**Required action 1:**
Filter the rows below and keep every line that contains the word "Malapa". Case matters, so a line matches only if the capitalization is the same.

**Exercise passage:**
%%

Last Updated on October 21, 2023 by Kelvin Nielsen
Are landlords responsible for pest control in Arizona? This is a common question that tenants often ask. However, the answer is never straightforward. And as with many other things in life, it depends!
And specifically, it depends on a variety of factors, including the state law, as well as what caused the infestation in the first place.
In this blog, we’ll walk you through everything you need to know regarding responsibility for pest control in Arizona.
Are Landlords Responsible For Pest Control In Arizona?
What types of pests are common in Arizona?
The following pests are common in Arizona.
- Scorpions – They are common during the hot summer months. They can be found in dark, moist areas of a home.
- Termites – If ignored, these can cause significant damage to a home. They usually enter a home through openings, such as cracks in the foundation and around windows and doors.

%%

[Data records]

%%

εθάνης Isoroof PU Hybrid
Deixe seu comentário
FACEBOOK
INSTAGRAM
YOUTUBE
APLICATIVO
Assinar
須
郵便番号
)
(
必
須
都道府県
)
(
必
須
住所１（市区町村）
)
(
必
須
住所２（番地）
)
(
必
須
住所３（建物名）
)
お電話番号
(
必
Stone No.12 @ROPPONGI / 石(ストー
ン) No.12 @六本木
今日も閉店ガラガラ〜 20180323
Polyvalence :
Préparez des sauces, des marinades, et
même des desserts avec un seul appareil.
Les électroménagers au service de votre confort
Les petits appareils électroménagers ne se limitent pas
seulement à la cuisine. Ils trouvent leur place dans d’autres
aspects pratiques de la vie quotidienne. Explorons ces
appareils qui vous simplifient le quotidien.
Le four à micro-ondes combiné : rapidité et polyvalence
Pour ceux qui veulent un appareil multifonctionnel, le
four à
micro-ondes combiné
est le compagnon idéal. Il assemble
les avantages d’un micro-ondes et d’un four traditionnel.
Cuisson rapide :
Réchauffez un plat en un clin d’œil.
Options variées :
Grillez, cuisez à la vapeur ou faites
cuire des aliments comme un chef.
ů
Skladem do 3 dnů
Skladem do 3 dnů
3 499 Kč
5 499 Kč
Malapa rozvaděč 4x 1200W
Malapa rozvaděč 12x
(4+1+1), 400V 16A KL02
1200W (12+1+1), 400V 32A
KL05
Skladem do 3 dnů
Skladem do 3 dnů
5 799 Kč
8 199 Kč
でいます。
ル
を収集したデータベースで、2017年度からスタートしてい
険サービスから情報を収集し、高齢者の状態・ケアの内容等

%%

**Required action 2:**
From the Arizona pest control text above, quote word for word the part that opens with the words containing "And specifically, it" and closes with "control in Arizona.".

**Response box 1:**
Malapa rozvaděč 4x 1200W
Malapa rozvaděč 12x

**Response box 2:**
And specifically, it depends on a variety of factors, including the state law, as well as what caused the infestation in the first place.
In this blog, we’ll walk you through everything you need to know regarding responsibility for pest control in Arizona.